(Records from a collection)

::::

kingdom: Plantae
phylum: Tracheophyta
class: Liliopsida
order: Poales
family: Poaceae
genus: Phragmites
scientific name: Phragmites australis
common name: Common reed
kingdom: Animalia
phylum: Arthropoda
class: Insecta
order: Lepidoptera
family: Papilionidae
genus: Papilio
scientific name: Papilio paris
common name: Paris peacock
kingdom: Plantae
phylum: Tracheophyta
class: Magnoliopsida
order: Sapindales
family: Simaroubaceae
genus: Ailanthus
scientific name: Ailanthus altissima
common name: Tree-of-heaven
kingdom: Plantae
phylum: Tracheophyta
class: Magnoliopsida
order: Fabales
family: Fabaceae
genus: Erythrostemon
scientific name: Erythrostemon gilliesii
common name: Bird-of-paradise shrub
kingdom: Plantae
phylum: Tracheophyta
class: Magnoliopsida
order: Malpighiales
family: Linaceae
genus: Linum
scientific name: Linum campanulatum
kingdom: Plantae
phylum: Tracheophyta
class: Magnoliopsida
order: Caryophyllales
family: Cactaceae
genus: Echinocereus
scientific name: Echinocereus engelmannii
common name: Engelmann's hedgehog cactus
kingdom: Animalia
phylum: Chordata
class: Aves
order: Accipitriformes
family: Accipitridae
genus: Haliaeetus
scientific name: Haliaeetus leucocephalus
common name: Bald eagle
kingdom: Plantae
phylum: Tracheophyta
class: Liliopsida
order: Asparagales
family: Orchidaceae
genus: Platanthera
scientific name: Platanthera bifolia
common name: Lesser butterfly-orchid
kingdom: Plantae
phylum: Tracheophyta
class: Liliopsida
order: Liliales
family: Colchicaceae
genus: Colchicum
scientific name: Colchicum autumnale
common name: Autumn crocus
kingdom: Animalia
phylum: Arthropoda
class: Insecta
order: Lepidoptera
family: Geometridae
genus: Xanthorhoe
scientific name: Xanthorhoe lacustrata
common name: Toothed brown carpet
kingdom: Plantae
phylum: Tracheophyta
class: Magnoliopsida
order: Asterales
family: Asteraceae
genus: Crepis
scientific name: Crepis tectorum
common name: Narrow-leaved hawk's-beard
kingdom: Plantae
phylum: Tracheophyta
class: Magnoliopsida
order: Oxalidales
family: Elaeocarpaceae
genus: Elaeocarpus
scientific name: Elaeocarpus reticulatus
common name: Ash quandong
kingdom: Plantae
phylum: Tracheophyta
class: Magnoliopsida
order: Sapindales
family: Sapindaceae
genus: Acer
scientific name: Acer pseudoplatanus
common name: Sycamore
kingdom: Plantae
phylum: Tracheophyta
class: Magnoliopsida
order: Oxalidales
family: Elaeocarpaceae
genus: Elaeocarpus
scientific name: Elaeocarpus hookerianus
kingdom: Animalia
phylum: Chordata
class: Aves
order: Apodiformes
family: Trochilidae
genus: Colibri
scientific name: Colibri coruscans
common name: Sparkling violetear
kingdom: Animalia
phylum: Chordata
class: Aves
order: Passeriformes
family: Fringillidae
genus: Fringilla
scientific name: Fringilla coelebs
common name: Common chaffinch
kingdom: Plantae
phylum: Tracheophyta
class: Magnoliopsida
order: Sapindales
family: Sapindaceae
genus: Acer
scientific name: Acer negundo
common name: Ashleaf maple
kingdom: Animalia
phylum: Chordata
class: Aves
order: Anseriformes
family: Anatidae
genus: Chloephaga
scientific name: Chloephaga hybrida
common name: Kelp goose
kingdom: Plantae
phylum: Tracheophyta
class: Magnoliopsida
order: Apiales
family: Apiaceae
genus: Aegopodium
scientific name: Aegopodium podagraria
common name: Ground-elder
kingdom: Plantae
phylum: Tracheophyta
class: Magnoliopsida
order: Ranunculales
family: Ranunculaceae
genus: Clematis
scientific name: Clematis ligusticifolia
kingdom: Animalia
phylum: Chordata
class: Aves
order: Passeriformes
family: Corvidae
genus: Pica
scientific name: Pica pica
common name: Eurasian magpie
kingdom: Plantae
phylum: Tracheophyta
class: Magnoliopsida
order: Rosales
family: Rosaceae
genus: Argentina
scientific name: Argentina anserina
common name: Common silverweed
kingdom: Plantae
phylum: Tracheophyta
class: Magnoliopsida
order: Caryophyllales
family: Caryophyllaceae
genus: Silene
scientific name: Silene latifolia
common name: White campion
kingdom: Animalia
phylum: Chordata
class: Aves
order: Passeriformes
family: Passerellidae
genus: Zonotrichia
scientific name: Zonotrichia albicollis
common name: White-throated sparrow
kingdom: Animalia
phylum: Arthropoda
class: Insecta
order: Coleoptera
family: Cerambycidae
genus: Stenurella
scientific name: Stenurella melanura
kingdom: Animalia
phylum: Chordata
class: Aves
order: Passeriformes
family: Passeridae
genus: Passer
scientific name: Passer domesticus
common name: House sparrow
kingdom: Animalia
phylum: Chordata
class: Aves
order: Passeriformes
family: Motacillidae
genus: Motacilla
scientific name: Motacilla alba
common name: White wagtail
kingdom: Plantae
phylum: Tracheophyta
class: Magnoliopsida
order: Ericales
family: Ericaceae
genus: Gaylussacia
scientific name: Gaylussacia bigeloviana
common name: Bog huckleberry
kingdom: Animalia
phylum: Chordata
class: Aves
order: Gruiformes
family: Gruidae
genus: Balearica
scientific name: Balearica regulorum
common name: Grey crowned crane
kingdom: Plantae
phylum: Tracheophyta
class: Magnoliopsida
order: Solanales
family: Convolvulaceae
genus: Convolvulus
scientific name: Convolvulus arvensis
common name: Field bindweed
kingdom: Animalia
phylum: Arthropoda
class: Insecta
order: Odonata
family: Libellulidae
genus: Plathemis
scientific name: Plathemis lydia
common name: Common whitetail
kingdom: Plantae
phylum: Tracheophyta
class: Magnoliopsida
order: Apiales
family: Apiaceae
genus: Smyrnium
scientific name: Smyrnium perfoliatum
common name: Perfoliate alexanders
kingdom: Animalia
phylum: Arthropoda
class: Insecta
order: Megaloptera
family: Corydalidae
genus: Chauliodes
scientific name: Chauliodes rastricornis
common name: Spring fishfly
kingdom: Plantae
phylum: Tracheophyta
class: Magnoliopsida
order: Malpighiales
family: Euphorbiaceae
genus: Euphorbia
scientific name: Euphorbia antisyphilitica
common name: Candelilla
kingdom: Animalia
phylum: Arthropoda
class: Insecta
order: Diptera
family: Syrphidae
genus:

::::

PROBLEM
Express every line of the entries above as a Markdown table with two columns, Row and Line, where Row holds each line's number and Line holds its text. Leave out any blank lines.

OUTPUT FOR THIS TASK
| Row | Line |
|---|---|
| 1 | kingdom: Plantae |
| 2 | phylum: Tracheophyta |
| 3 | class: Liliopsida |
| 4 | order: Poales |
| 5 | family: Poaceae |
| 6 | genus: Phragmites |
| 7 | scientific name: Phragmites australis |
| 8 | common name: Common reed |
| 9 | kingdom: Animalia |
| 10 | phylum: Arthropoda |
| 11 | class: Insecta |
| 12 | order: Lepidoptera |
| 13 | family: Papilionidae |
| 14 | genus: Papilio |
| 15 | scientific name: Papilio paris |
| 16 | common name: Paris peacock |
| 17 | kingdom: Plantae |
| 18 | phylum: Tracheophyta |
| 19 | class: Magnoliopsida |
| 20 | order: Sapindales |
| 21 | family: Simaroubaceae |
| 22 | genus: Ailanthus |
| 23 | scientific name: Ailanthus altissima |
| 24 | common name: Tree-of-heaven |
| 25 | kingdom: Plantae |
| 26 | phylum: Tracheophyta |
| 27 | class: Magnoliopsida |
| 28 | order: Fabales |
| 29 | family: Fabaceae |
| 30 | genus: Erythrostemon |
| 31 | scientific name: Erythrostemon gilliesii |
| 32 | common name: Bird-of-paradise shrub |
| 33 | kingdom: Plantae |
| 34 | phylum: Tracheophyta |
| 35 | class: Magnoliopsida |
| 36 | order: Malpighiales |
| 37 | family: Linaceae |
| 38 | genus: Linum |
| 39 | scientific name: Linum campanulatum |
| 40 | kingdom: Plantae |
| 41 | phylum: Tracheophyta |
| 42 | class: Magnoliopsida |
| 43 | order: Caryophyllales |
| 44 | family: Cactaceae |
| 45 | genus: Echinocereus |
| 46 | scientific name: Echinocereus engelmannii |
| 47 | common name: Engelmann's hedgehog cactus |
| 48 | kingdom: Animalia |
| 49 | phylum: Chordata |
| 50 | class: Aves |
| 51 | order: Accipitriformes |
| 52 | family: Accipitridae |
| 53 | genus: Haliaeetus |
| 54 | scientific name: Haliaeetus leucocephalus |
| 55 | common name: Bald eagle |
| 56 | kingdom: Plantae |
| 57 | phylum: Tracheophyta |
| 58 | class: Liliopsida |
| 59 | order: Asparagales |
| 60 | family: Orchidaceae |
| 61 | genus: Platanthera |
| 62 | scientific name: Platanthera bifolia |
| 63 | common name: Lesser butterfly-orchid |
| 64 | kingdom: Plantae |
| 65 | phylum: Tracheophyta |
| 66 | class: Liliopsida |
| 67 | order: Liliales |
| 68 | family: Colchicaceae |
| 69 | genus: Colchicum |
| 70 | scientific name: Colchicum autumnale |
| 71 | common name: Autumn crocus |
| 72 | kingdom: Animalia |
| 73 | phylum: Arthropoda |
| 74 | class: Insecta |
| 75 | order: Lepidoptera |
| 76 | family: Geometridae |
| 77 | genus: Xanthorhoe |
| 78 | scientific name: Xanthorhoe lacustrata |
| 79 | common name: Toothed brown carpet |
| 80 | kingdom: Plantae |
| 81 | phylum: Tracheophyta |
| 82 | class: Magnoliopsida |
| 83 | order: Asterales |
| 84 | family: Asteraceae |
| 85 | genus: Crepis |
| 86 | scientific name: Crepis tectorum |
| 87 | common name: Narrow-leaved hawk's-beard |
| 88 | kingdom: Plantae |
| 89 | phylum: Tracheophyta |
| 90 | class: Magnoliopsida |
| 91 | order: Oxalidales |
| 92 | family: Elaeocarpaceae |
| 93 | genus: Elaeocarpus |
| 94 | scientific name: Elaeocarpus reticulatus |
| 95 | common name: Ash quandong |
| 96 | kingdom: Plantae |
| 97 | phylum: Tracheophyta |
| 98 | class: Magnoliopsida |
| 99 | order: Sapindales |
| 100 | family: Sapindaceae |
| 101 | genus: Acer |
| 102 | scientific name: Acer pseudoplatanus |
| 103 | common name: Sycamore |
| 104 | kingdom: Plantae |
| 105 | phylum: Tracheophyta |
| 106 | class: Magnoliopsida |
| 107 | order: Oxalidales |
| 108 | family: Elaeocarpaceae |
| 109 | genus: Elaeocarpus |
| 110 | scientific name: Elaeocarpus hookerianus |
| 111 | kingdom: Animalia |
| 112 | phylum: Chordata |
| 113 | class: Aves |
| 114 | order: Apodiformes |
| 115 | family: Trochilidae |
| 116 | genus: Colibri |
| 117 | scientific name: Colibri coruscans |
| 118 | common name: Sparkling violetear |
| 119 | kingdom: Animalia |
| 120 | phylum: Chordata |
| 121 | class: Aves |
| 122 | order: Passeriformes |
| 123 | family: Fringillidae |
| 124 | genus: Fringilla |
| 125 | scientific name: Fringilla coelebs |
| 126 | common name: Common chaffinch |
| 127 | kingdom: Plantae |
| 128 | phylum: Tracheophyta |
| 129 | class: Magnoliopsida |
| 130 | order: Sapindales |
| 131 | family: Sapindaceae |
| 132 | genus: Acer |
| 133 | scientific name: Acer negundo |
| 134 | common name: Ashleaf maple |
| 135 | kingdom: Animalia |
| 136 | phylum: Chordata |
| 137 | class: Aves |
| 138 | order: Anseriformes |
| 139 | family: Anatidae |
| 140 | genus: Chloephaga |
| 141 | scientific name: Chloephaga hybrida |
| 142 | common name: Kelp goose |
| 143 | kingdom: Plantae |
| 144 | phylum: Tracheophyta |
| 145 | class: Magnoliopsida |
| 146 | order: Apiales |
| 147 | family: Apiaceae |
| 148 | genus: Aegopodium |
| 149 | scientific name: Aegopodium podagraria |
| 150 | common name: Ground-elder |
| 151 | kingdom: Plantae |
| 152 | phylum: Tracheophyta |
| 153 | class: Magnoliopsida |
| 154 | order: Ranunculales |
| 155 | family: Ranunculaceae |
| 156 | genus: Clematis |
| 157 | scientific name: Clematis ligusticifolia |
| 158 | kingdom: Animalia |
| 159 | phylum: Chordata |
| 160 | class: Aves |
| 161 | order: Passeriformes |
| 162 | family: Corvidae |
| 163 | genus: Pica |
| 164 | scientific name: Pica pica |
| 165 | common name: Eurasian magpie |
| 166 | kingdom: Plantae |
| 167 | phylum: Tracheophyta |
| 168 | class: Magnoliopsida |
| 169 | order: Rosales |
| 170 | family: Rosaceae |
| 171 | genus: Argentina |
| 172 | scientific name: Argentina anserina |
| 173 | common name: Common silverweed |
| 174 | kingdom: Plantae |
| 175 | phylum: Tracheophyta |
| 176 | class: Magnoliopsida |
| 177 | order: Caryophyllales |
| 178 | family: Caryophyllaceae |
| 179 | genus: Silene |
| 180 | scientific name: Silene latifolia |
| 181 | common name: White campion |
| 182 | kingdom: Animalia |
| 183 | phylum: Chordata |
| 184 | class: Aves |
| 185 | order: Passeriformes |
| 186 | family: Passerellidae |
| 187 | genus: Zonotrichia |
| 188 | scientific name: Zonotrichia albicollis |
| 189 | common name: White-throated sparrow |
| 190 | kingdom: Animalia |
| 191 | phylum: Arthropoda |
| 192 | class: Insecta |
| 193 | order: Coleoptera |
| 194 | family: Cerambycidae |
| 195 | genus: Stenurella |
| 196 | scientific name: Stenurella melanura |
| 197 | kingdom: Animalia |
| 198 | phylum: Chordata |
| 199 | class: Aves |
| 200 | order: Passeriformes |
| 201 | family: Passeridae |
| 202 | genus: Passer |
| 203 | scientific name: Passer domesticus |
| 204 | common name: House sparrow |
| 205 | kingdom: Animalia |
| 206 | phylum: Chordata |
| 207 | class: Aves |
| 208 | order: Passeriformes |
| 209 | family: Motacillidae |
| 210 | genus: Motacilla |
| 211 | scientific name: Motacilla alba |
| 212 | common name: White wagtail |
| 213 | kingdom: Plantae |
| 214 | phylum: Tracheophyta |
| 215 | class: Magnoliopsida |
| 216 | order: Ericales |
| 217 | family: Ericaceae |
| 218 | genus: Gaylussacia |
| 219 | scientific name: Gaylussacia bigeloviana |
| 220 | common name: Bog huckleberry |
| 221 | kingdom: Animalia |
| 222 | phylum: Chordata |
| 223 | class: Aves |
| 224 | order: Gruiformes |
| 225 | family: Gruidae |
| 226 | genus: Balearica |
| 227 | scientific name: Balearica regulorum |
| 228 | common name: Grey crowned crane |
| 229 | kingdom: Plantae |
| 230 | phylum: Tracheophyta |
| 231 | class: Magnoliopsida |
| 232 | order: Solanales |
| 233 | family: Convolvulaceae |
| 234 | genus: Convolvulus |
| 235 | scientific name: Convolvulus arvensis |
| 236 | common name: Field bindweed |
| 237 | kingdom: Animalia |
| 238 | phylum: Arthropoda |
| 239 | class: Insecta |
| 240 | order: Odonata |
| 241 | family: Libellulidae |
| 242 | genus: Plathemis |
| 243 | scientific name: Plathemis lydia |
| 244 | common name: Common whitetail |
| 245 | kingdom: Plantae |
| 246 | phylum: Tracheophyta |
| 247 | class: Magnoliopsida |
| 248 | order: Apiales |
| 249 | family: Apiaceae |
| 250 | genus: Smyrnium |
| 251 | scientific name: Smyrnium perfoliatum |
| 252 | common name: Perfoliate alexanders |
| 253 | kingdom: Animalia |
| 254 | phylum: Arthropoda |
| 255 | class: Insecta |
| 256 | order: Megaloptera |
| 257 | family: Corydalidae |
| 258 | genus: Chauliodes |
| 259 | scientific name: Chauliodes rastricornis |
| 260 | common name: Spring fishfly |
| 261 | kingdom: Plantae |
| 262 | phylum: Tracheophyta |
| 263 | class: Magnoliopsida |
| 264 | order: Malpighiales |
| 265 | family: Euphorbiaceae |
| 266 | genus: Euphorbia |
| 267 | scientific name: Euphorbia antisyphilitica |
| 268 | common name: Candelilla |
| 269 | kingdom: Animalia |
| 270 | phylum: Arthropoda |
| 271 | class: Insecta |
| 272 | order: Diptera |
| 273 | family: Syrphidae |
| 274 | genus: |